▶ Passage provided
====

Speaking as someone who enjoys long, pointless, drunken conversations that generally begin with the words, ‘Hey, does anyone remember Stellastarr?’, I’ve found myself getting increasingly annoyed by the recent spate of end-of-decade lists (and yes, I know we’ve done a few of our own).
These rundowns are fundamentally flawed, because they’re skewed in favour of what’s still regarded as hip now, from our 2009 perspective. Hence the more fleeting acts – the one-hit-wonders, the blink-and-you-missed-it buzz bands – tend to get forgotten about, expunged by the critical consensus.
There’s an argument, for example, that Test Icicles prefigured some of the decade’s key musical trends – they certainly taught Klaxons a thing or two – but have been overlooked in the end-of-decade reminisce-athon because they split up in 2006 (I don’t share this theory, by the way, I always thought TI were total balls).
Likewise, there are some who believe that indie’s current default mode of raggle-taggle, doe-si-do folksiness – Mumford And Sons, Noah And The Whale at al – can be traced back to short-lived post-Libs ragamuffins Larrikin Love; another band who scuppered their chances of mainstream glory by foolishly splitting up before anyone had really heard of them (schoolboy error).

====

▶ What to work on
**A)** In the piece on end-of-decade lists, rewrite the words from "These rundowns are" to "the critical consensus.", changing "fleeting acts" to "short-lived acts".
**B)** Summarize the piece on end-of-decade lists in two sentences.

▶ Listing
====

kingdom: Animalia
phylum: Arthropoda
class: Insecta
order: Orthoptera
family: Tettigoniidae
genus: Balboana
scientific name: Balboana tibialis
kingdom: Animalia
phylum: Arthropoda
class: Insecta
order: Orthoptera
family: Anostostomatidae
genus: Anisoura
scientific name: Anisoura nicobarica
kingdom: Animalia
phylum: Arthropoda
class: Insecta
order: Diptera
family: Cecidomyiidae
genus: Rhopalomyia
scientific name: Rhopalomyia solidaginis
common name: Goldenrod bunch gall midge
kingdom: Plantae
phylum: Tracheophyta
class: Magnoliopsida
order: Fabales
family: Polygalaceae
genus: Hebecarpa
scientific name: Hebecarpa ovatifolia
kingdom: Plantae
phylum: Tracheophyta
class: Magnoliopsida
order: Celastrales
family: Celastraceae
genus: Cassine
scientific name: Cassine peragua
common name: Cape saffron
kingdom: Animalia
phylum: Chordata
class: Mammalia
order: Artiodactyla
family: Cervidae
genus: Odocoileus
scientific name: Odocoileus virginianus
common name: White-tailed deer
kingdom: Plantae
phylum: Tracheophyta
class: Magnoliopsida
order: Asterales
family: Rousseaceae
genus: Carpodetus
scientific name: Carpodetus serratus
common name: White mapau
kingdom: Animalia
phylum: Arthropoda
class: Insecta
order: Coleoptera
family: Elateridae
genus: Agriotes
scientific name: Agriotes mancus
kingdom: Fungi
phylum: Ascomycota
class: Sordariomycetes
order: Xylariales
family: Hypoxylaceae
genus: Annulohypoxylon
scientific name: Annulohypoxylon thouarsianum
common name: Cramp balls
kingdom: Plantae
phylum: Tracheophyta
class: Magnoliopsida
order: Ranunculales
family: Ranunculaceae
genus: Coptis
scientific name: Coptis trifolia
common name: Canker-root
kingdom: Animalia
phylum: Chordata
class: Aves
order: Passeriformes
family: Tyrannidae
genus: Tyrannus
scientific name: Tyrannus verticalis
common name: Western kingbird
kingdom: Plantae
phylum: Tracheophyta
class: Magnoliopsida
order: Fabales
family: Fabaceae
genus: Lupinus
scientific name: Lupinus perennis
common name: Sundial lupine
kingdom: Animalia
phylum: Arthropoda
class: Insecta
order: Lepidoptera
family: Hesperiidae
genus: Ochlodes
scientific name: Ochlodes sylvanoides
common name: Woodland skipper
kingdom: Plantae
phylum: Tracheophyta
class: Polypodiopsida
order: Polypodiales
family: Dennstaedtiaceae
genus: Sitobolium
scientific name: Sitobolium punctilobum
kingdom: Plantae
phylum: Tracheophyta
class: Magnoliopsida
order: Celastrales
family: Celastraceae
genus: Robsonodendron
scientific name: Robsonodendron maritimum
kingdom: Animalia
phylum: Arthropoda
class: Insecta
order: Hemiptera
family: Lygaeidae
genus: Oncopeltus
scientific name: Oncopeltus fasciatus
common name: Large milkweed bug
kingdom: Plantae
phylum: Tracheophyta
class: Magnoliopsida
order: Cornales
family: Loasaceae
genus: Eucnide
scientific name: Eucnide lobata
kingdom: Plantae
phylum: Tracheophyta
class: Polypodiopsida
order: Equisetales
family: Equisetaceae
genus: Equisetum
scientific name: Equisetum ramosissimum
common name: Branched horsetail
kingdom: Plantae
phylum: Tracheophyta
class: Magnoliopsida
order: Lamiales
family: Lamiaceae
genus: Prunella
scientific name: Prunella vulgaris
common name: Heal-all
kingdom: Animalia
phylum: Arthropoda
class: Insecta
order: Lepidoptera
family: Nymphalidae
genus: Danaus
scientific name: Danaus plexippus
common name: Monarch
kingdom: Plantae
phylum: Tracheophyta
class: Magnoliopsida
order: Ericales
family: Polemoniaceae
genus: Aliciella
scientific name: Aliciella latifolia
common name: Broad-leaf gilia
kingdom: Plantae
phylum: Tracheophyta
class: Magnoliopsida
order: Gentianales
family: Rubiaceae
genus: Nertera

====

▶ Worked answers
**A)**
These rundowns are fundamentally flawed, because they’re skewed in favour of what’s still regarded as hip now, from our 2009 perspective. Hence the more short-lived acts – the one-hit-wonders, the blink-and-you-missed-it buzz bands – tend to get forgotten about, expunged by the critical consensus.

**B)** The writer is annoyed by end-of-decade lists because they favor what is still considered hip from a 2009 perspective, so fleeting acts like one-hit-wonders and buzz bands get forgotten. Examples are Test Icicles, argued to have prefigured key trends but overlooked because they split up in 2006, and Larrikin Love, to whom some trace indie's current folksiness but who split up before anyone had really heard of them.